_SET EXERCISE 1:_ In the TypeScript schema thread below, retype the passage from "anyway, was just" up to and including "or someone :-)".

The above is statically inferred by TS as:

type Inferred = {
    qux: "qux";
    baz: 123;
    blah: unknown;
    intersect: {
        four: 3;
        two: 2;
        five: {
            bar: "bar";
            one: {
                four: 3;
                one?: string | undefined;
            };
            two: 2;
            foo?: string | undefined;
        };
        one?: string | undefined;
    };
    union?: string | number | null | undefined;
    bar?: string | null | undefined;
    foo?: string | undefined;
    key?: undefined;
    undef?: undefined;
}

[bradennapier]

And just for good fun, here is an example of pick:

// example of a pick fn
const picked = {
  foo: wrap.string(),
  obj: wrap.pick(schema, ['intersect', 'union']),
} as const;

export const pickedSchema = wrap(picked);

export type PickedInferred = Infer<typeof pickedSchema>;

type PickedInferred = {
    foo: string;
    obj: {
        intersect: {
            four: 3;
            two: 2;
            five: {
                bar: "bar";
                one: {
                    four: 3;
                    one?: string | undefined;
                };
                two: 2;
                foo?: string | undefined;
            };
            one?: string | undefined;
        };
        union?: string | number | null | undefined;
    };
}

and merge

const merged = wrap(wrap.merge([schema, pickedSchema]));

type MergeInferred = Infer<typeof merged>;

type MergeInferred = {
    qux: "qux";
    foo: string;
    baz: 123;
    blah: unknown;
    intersect: {
        four: 3;
        two: 2;
        five: {
            bar: "bar";
            one: {
                four: 3;
                one?: string | undefined;
            };
            two: 2;
            foo?: string | undefined;
        };
        one?: string | undefined;
    };
    obj: {
        intersect: {
            four: 3;
            two: 2;
            five: {
                bar: "bar";
                one: {
                    four: 3;
                    one?: string | undefined;
                };
                two: 2;
                foo?: string | undefined;
            };
            one?: string | undefined;
        };
        union?: string | number | null | undefined;
    };
    union?: string | number | null | undefined;
    bar?: string | null | undefined;
    key?: undefined;
    undef?: undefined;
}

---

anyway, was just a fun little experiment to see how far it could go. turned out pretty powerful - perhaps will spark some ideas for you or someone :-)

_Extracted records:_
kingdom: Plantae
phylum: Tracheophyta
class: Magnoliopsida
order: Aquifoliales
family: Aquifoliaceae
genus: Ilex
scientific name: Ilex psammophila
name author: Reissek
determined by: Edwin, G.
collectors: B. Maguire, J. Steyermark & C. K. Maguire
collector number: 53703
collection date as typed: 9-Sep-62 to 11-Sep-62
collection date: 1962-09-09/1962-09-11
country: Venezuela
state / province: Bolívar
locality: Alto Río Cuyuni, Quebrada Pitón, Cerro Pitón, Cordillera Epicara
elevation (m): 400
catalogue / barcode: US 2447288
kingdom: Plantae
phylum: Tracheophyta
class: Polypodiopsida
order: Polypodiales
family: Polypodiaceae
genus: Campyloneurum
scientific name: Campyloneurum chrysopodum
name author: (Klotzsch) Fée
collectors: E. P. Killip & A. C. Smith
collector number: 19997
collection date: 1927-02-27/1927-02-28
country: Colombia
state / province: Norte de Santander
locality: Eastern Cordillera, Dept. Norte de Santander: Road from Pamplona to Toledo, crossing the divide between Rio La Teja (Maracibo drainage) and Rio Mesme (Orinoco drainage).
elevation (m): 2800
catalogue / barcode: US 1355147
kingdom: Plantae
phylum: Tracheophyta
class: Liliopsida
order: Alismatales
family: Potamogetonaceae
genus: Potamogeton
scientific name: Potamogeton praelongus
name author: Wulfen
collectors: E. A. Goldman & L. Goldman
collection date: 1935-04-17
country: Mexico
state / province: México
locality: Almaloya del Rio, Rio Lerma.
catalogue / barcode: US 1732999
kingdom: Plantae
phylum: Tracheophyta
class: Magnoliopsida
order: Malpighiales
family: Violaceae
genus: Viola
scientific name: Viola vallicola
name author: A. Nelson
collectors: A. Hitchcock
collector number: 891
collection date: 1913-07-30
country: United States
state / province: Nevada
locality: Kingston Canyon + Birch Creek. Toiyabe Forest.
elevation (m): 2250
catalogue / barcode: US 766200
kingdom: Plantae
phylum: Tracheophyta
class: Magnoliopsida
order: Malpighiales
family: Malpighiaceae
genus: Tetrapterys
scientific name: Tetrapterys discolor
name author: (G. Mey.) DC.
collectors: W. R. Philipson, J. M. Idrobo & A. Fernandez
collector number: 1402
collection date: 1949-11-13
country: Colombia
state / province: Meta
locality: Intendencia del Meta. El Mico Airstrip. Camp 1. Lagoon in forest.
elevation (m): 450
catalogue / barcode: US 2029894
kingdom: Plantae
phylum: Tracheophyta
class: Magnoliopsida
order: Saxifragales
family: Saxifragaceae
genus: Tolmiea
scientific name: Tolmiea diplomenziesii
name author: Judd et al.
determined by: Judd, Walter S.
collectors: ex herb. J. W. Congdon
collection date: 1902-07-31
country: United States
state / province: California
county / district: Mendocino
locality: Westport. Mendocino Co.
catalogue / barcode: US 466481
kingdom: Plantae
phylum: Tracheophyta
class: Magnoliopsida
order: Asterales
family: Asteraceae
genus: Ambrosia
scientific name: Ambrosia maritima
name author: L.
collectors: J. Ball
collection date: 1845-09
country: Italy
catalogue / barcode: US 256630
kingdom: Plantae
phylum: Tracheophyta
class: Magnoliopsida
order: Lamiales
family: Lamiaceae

_SET EXERCISE 2:_ Echo the lines of the herbarium rows from the line with "order: Asterales" up to and including the last line of the rows.

_TASK ANSWER 1:_
anyway, was just a fun little experiment to see how far it could go. turned out pretty powerful - perhaps will spark some ideas for you or someone :-)

_TASK ANSWER 2:_
order: Asterales
family: Asteraceae
genus: Ambrosia
scientific name: Ambrosia maritima
name author: L.
collectors: J. Ball
collection date: 1845-09
country: Italy
catalogue / barcode: US 256630
kingdom: Plantae
phylum: Tracheophyta
class: Magnoliopsida
order: Lamiales
family: Lamiaceae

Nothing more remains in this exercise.